Data to process

::::

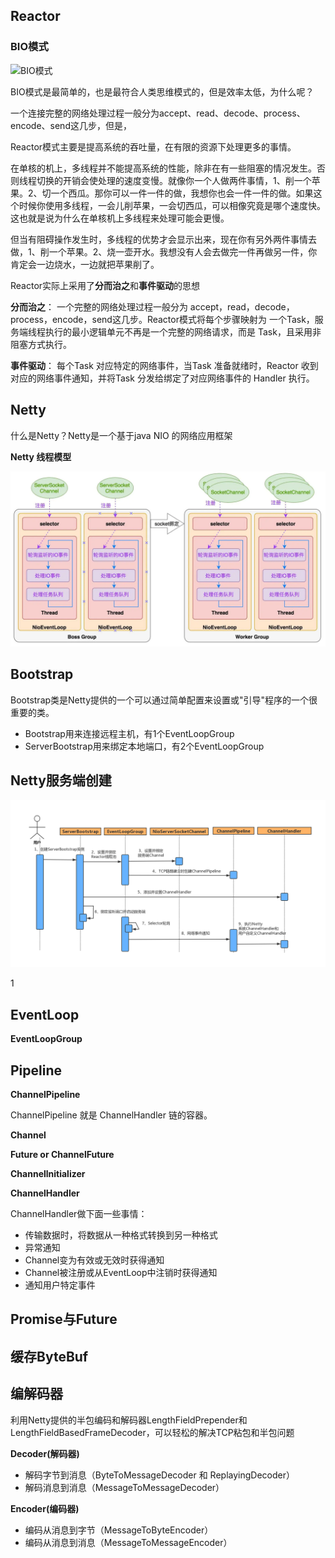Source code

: ## Reactor

### BIO模式

![BIO模式](E:/mycode/GitHub/java-knowledge/note/img/BIO模式.png)

BIO模式是最简单的，也是最符合人类思维模式的，但是效率太低，为什么呢？

一个连接完整的网络处理过程一般分为accept、read、decode、process、encode、send这几步，但是，



Reactor模式主要是提高系统的吞吐量，在有限的资源下处理更多的事情。

 

在单核的机上，多线程并不能提高系统的性能，除非在有一些阻塞的情况发生。否则线程切换的开销会使处理的速度变慢。就像你一个人做两件事情，1、削一个苹果。2、切一个西瓜。那你可以一件一件的做，我想你也会一件一件的做。如果这个时候你使用多线程，一会儿削苹果，一会切西瓜，可以相像究竟是哪个速度快。这也就是说为什么在单核机上多线程来处理可能会更慢。



但当有阻碍操作发生时，多线程的优势才会显示出来，现在你有另外两件事情去做，1、削一个苹果。2、烧一壶开水。我想没有人会去做完一件再做另一件，你肯定会一边烧水，一边就把苹果削了。



Reactor实际上采用了**分而治之**和**事件驱动**的思想

**分而治之**： 一个完整的网络处理过程一般分为 accept，read，decode，process，encode，send这几步。Reactor模式将每个步骤映射为 一个Task，服务端线程执行的最小逻辑单元不再是一个完整的网络请求，而是 Task，且采用非阻塞方式执行。

**事件驱动**： 每个Task 对应特定的网络事件，当Task 准备就绪时，Reactor 收到对应的网络事件通知，并将Task 分发给绑定了对应网络事件的 Handler 执行。




## Netty

什么是Netty？Netty是一个基于java NIO 的网络应用框架

**Netty 线程模型**

![Netty模型](img/Netty模型.png)



## Bootstrap

Bootstrap类是Netty提供的一个可以通过简单配置来设置或"引导"程序的一个很重要的类。

- Bootstrap用来连接远程主机，有1个EventLoopGroup
- ServerBootstrap用来绑定本地端口，有2个EventLoopGroup

## Netty服务端创建

![Netty服务端时序图](img/Netty服务端时序图.png)

1

## EventLoop 

**EventLoopGroup**

## Pipeline

**ChannelPipeline**

ChannelPipeline 就是 ChannelHandler 链的容器。

**Channel**

**Future or ChannelFuture**

**Channellnitializer**

**ChannelHandler**

ChannelHandler做下面一些事情：

- 传输数据时，将数据从一种格式转换到另一种格式
- 异常通知
- Channel变为有效或无效时获得通知
- Channel被注册或从EventLoop中注销时获得通知
- 通知用户特定事件

## Promise与Future

## 缓存ByteBuf

## 编解码器

利用Netty提供的半包编码和解码器LengthFieldPrepender和LengthFieldBasedFrameDecoder，可以轻松的解决TCP粘包和半包问题

**Decoder(解码器)**

- 解码字节到消息（ByteToMessageDecoder 和 ReplayingDecoder）
- 解码消息到消息（MessageToMessageDecoder）

**Encoder(编码器)**

- 编码从消息到字节（MessageToByteEncoder）
- 编码从消息到消息（MessageToMessageEncoder）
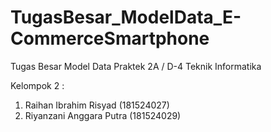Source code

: # TugasBesar_ModelData_E-CommerceSmartphone
Tugas Besar Model Data Praktek
2A / D-4 Teknik Informatika

Kelompok 2 :
1. Raihan Ibrahim Risyad (181524027)
2. Riyanzani Anggara Putra (181524029)
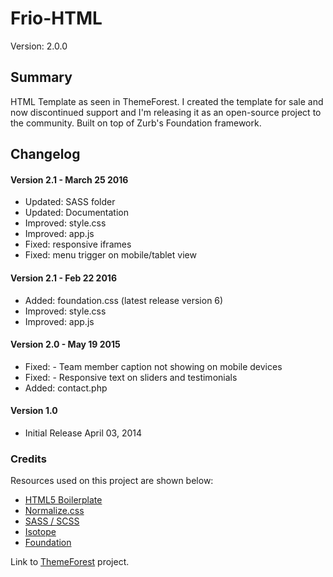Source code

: # Frio-HTML

Version: 2.0.0

## Summary

HTML Template as seen in ThemeForest. I created the template for sale and now discontinued support and I'm releasing it as an open-source project to the community. Built on top of Zurb's Foundation framework.

## Changelog

#### Version 2.1 - March 25 2016

* Updated: SASS folder
* Updated: Documentation
* Improved: style.css
* Improved: app.js
* Fixed: responsive iframes
* Fixed: menu trigger on mobile/tablet view

#### Version 2.1 - Feb 22 2016

* Added: foundation.css (latest release version 6)
* Improved: style.css
* Improved: app.js

#### Version 2.0 - May 19 2015

* Fixed: - Team member caption not showing on mobile devices
* Fixed: - Responsive text on sliders and testimonials
* Added: contact.php


#### Version 1.0

* Initial Release April 03, 2014

### Credits

Resources used on this project are shown below:

* [HTML5 Boilerplate](http://html5boilerplate.com)
* [Normalize.css](http://necolas.github.com/normalize.css)
* [SASS / SCSS](http://sass-lang.com/)
* [Isotope](https://isotope.metafizzy.co/)
* [Foundation](http://foundation.zurb.com/)


Link to [ThemeForest](https://themeforest.net/item/frio-one-page-zurb-foundation-template/7298727) project.
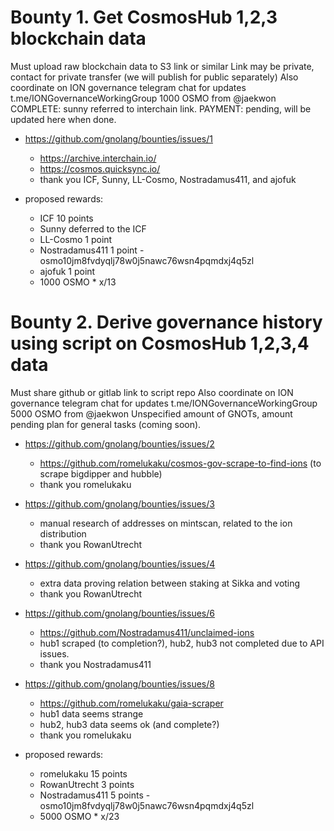 # Bounty 1. Get CosmosHub 1,2,3 blockchain data

Must upload raw blockchain data to S3 link or similar
Link may be private, contact for private transfer (we will publish for public separately)
Also coordinate on ION governance telegram chat for updates t.me/IONGovernanceWorkingGroup
1000 OSMO from @jaekwon
COMPLETE: sunny referred to interchain link.
PAYMENT: pending, will be updated here when done.

 * https://github.com/gnolang/bounties/issues/1
   - https://archive.interchain.io/
   - https://cosmos.quicksync.io/
   - thank you ICF, Sunny, LL-Cosmo, Nostradamus411, and ajofuk

 * proposed rewards:
   - ICF 10 points
   - Sunny deferred to the ICF
   - LL-Cosmo 1 point
   - Nostradamus411 1 point - osmo10jm8fvdyqlj78w0j5nawc76wsn4pqmdxj4q5zl
   - ajofuk 1 point
   - 1000 OSMO * x/13

# Bounty 2. Derive governance history using script on CosmosHub 1,2,3,4 data

Must share github or gitlab link to script repo
Also coordinate on ION governance telegram chat for updates t.me/IONGovernanceWorkingGroup
5000 OSMO from @jaekwon
Unspecified amount of GNOTs, amount pending plan for general tasks (coming soon).

 * https://github.com/gnolang/bounties/issues/2
   - https://github.com/romelukaku/cosmos-gov-scrape-to-find-ions (to scrape bigdipper and hubble)
   - thank you romelukaku

 * https://github.com/gnolang/bounties/issues/3
   - manual research of addresses on mintscan, related to the ion distribution
   - thank you RowanUtrecht

 * https://github.com/gnolang/bounties/issues/4
   - extra data proving relation between staking at Sikka and voting
   - thank you RowanUtrecht

 * https://github.com/gnolang/bounties/issues/6 
   - https://github.com/Nostradamus411/unclaimed-ions
   - hub1 scraped (to completion?), hub2, hub3 not completed due to API issues.
   - thank you Nostradamus411

 * https://github.com/gnolang/bounties/issues/8
   - https://github.com/romelukaku/gaia-scraper
   - hub1 data seems strange
   - hub2, hub3 data seems ok (and complete?)
   - thank you romelukaku

 * proposed rewards:
   - romelukaku 15 points
   - RowanUtrecht 3 points
   - Nostradamus411 5 points - osmo10jm8fvdyqlj78w0j5nawc76wsn4pqmdxj4q5zl
   - 5000 OSMO * x/23
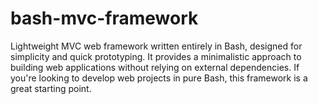 # bash-mvc-framework
Lightweight MVC web framework written entirely in Bash, designed for simplicity and quick prototyping. It provides a minimalistic approach to building web applications without relying on external dependencies. If you're looking to develop web projects in pure Bash, this framework is a great starting point.
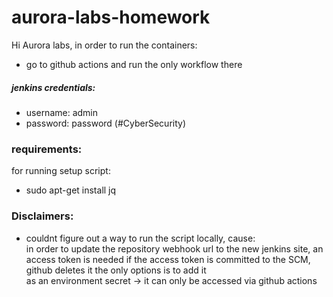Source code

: # aurora-labs-homework #
Hi Aurora labs, in order to run the containers:
- go to github actions and run the only workflow there

##### jenkins credentials: ###
- username: admin
- password: password (#CyberSecurity)


### requirements: ###
for running setup script:
- sudo apt-get install jq 


### Disclaimers: ###
- couldnt figure out a way to run the script locally, cause: \
  in order to update the repository webhook url to the new jenkins site, an access token is needed
  if the access token is committed to the SCM, github deletes it the only options is to add it \
as an environment secret -> it can only be accessed via github actions


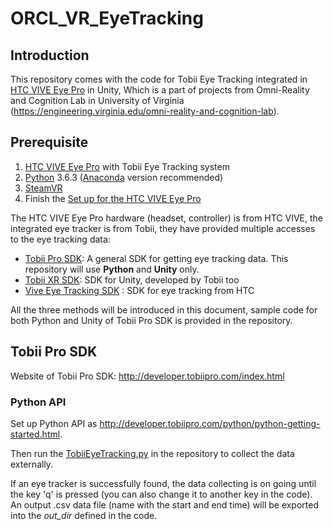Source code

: # ORCL_VR_EyeTracking
## Introduction

This repository comes with the code for Tobii Eye Tracking integrated in [HTC VIVE Eye Pro](https://www.vive.com/us/product/vive-pro/) in Unity, Which is a part of projects from Omni-Reality and Cognition Lab in University of Virginia (https://engineering.virginia.edu/omni-reality-and-cognition-lab).



## Prerequisite

1.  [HTC VIVE Eye Pro](https://www.vive.com/us/product/vive-pro/) with Tobii Eye Tracking system
2. [Python](https://www.python.org/) 3.6.3 ([Anaconda](https://www.anaconda.com/) version recommended)
3. [SteamVR](https://store.steampowered.com/steamvr) 
4. Finish the [Set up for the HTC VIVE Eye Pro](https://enterprise.vive.com/eu/setup/vive-pro/)

The HTC VIVE Eye Pro hardware (headset, controller) is from HTC VIVE, the integrated eye tracker is from Tobii, they have provided multiple accesses to the eye tracking data:

- [Tobii Pro SDK](http://developer.tobiipro.com/index.html): A general SDK for getting eye tracking data. This repository will use **Python** and **Unity** only.
- [Tobii XR SDK](https://vr.tobii.com/sdk/develop/unity/): SDK for Unity, developed by Tobii too 
- [Vive Eye Tracking SDK](https://developer.vive.com/resources/knowledgebase/vive-sranipal-sdk/) : SDK for eye tracking from HTC

All the three methods will be introduced in this document, sample code for both Python and Unity of Tobii Pro SDK is provided in the repository.



## Tobii Pro SDK

Website of Tobii Pro SDK: http://developer.tobiipro.com/index.html

### Python API

Set up Python API as http://developer.tobiipro.com/python/python-getting-started.html. 

Then run the [TobiiEyeTracking.py](TobiiEyeTracking.py) in the repository to collect the data externally.

If an eye tracker is successfully found, the data collecting is on going until the key 'q' is pressed (you can also change it to another key in the code). An output .csv data file (name with the start and end time) will be exported into the *out_dir* defined in the code.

::::

What to do
Please repeat the lines from the one containing "HTML Template as" up to and including the one containing "#### Version 2.1 - March 25 2016", copying them exactly as they appear in the items.

Result of this task
HTML Template as seen in ThemeForest. I created the template for sale and now discontinued support and I'm releasing it as an open-source project to the community. Built on top of Zurb's Foundation framework.

## Changelog

#### Version 2.1 - March 25 2016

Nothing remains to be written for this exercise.